### Data provided
________________

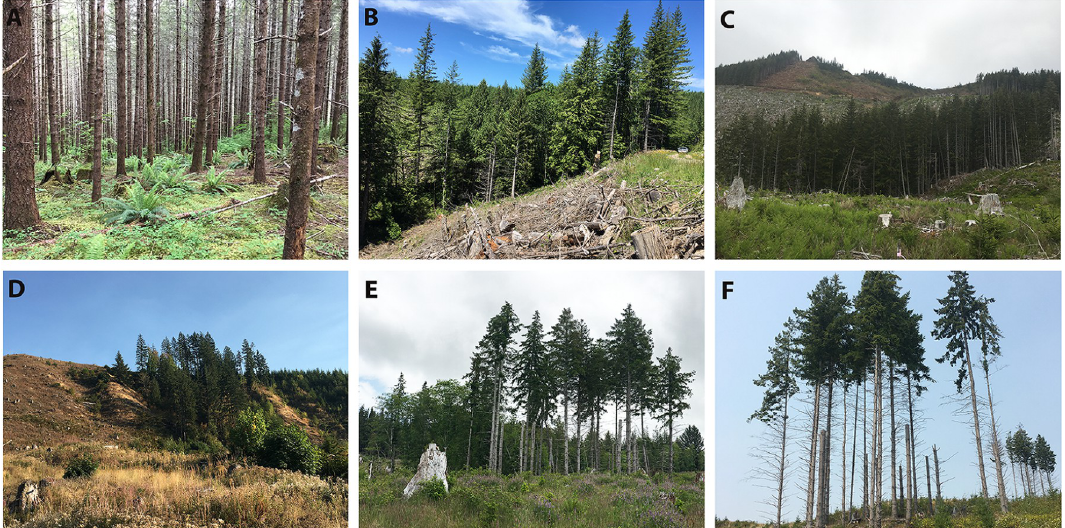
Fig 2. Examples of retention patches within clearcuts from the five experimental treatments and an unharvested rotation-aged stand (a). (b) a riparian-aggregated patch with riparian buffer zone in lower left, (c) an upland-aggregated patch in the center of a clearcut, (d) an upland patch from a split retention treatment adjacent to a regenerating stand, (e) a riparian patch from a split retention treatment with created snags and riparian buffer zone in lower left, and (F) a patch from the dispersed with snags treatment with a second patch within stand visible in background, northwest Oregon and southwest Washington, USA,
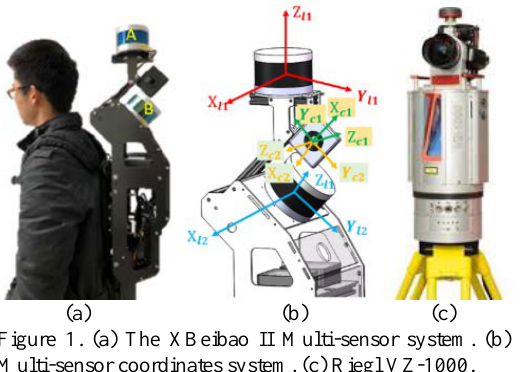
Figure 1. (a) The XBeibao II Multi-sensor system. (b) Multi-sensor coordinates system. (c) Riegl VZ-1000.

________________

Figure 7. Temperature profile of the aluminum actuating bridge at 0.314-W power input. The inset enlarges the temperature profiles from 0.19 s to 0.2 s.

________________

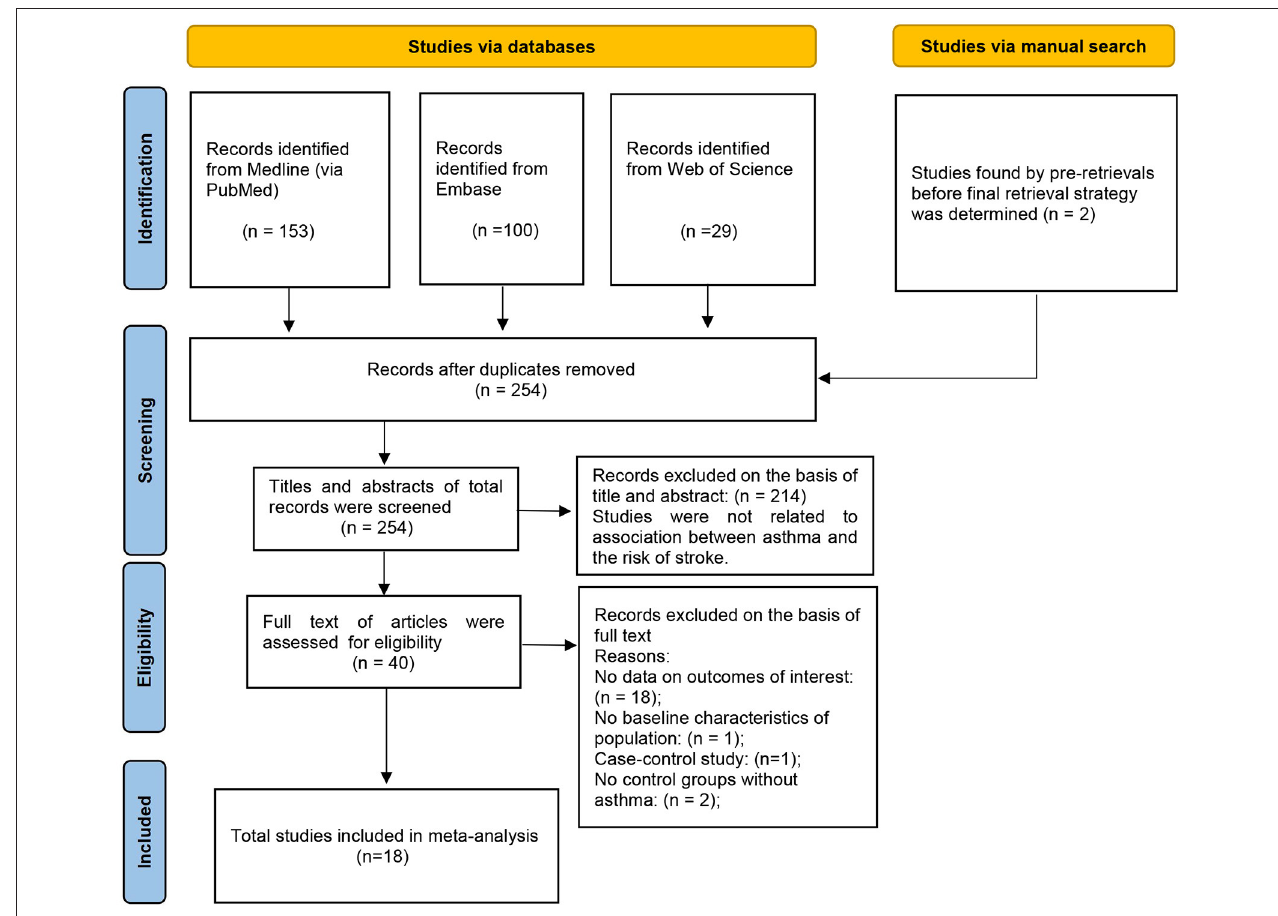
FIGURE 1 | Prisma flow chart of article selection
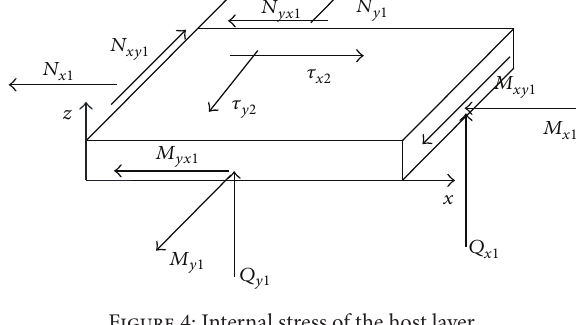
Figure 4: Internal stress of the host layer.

________________

### Required work
Reproduce the listing above only between the lines holding "Fig 2. Examples" and "Figure 1. (a)", inclusive. Every line must match exactly, and pictures are dropped.

### Output below
Fig 2. Examples of retention patches within clearcuts from the five experimental treatments and an unharvested rotation-aged stand (a). (b) a riparian-aggregated patch with riparian buffer zone in lower left, (c) an upland-aggregated patch in the center of a clearcut, (d) an upland patch from a split retention treatment adjacent to a regenerating stand, (e) a riparian patch from a split retention treatment with created snags and riparian buffer zone in lower left, and (F) a patch from the dispersed with snags treatment with a second patch within stand visible in background, northwest Oregon and southwest Washington, USA,
Figure 1. (a) The XBeibao II Multi-sensor system. (b) Multi-sensor coordinates system. (c) Riegl VZ-1000.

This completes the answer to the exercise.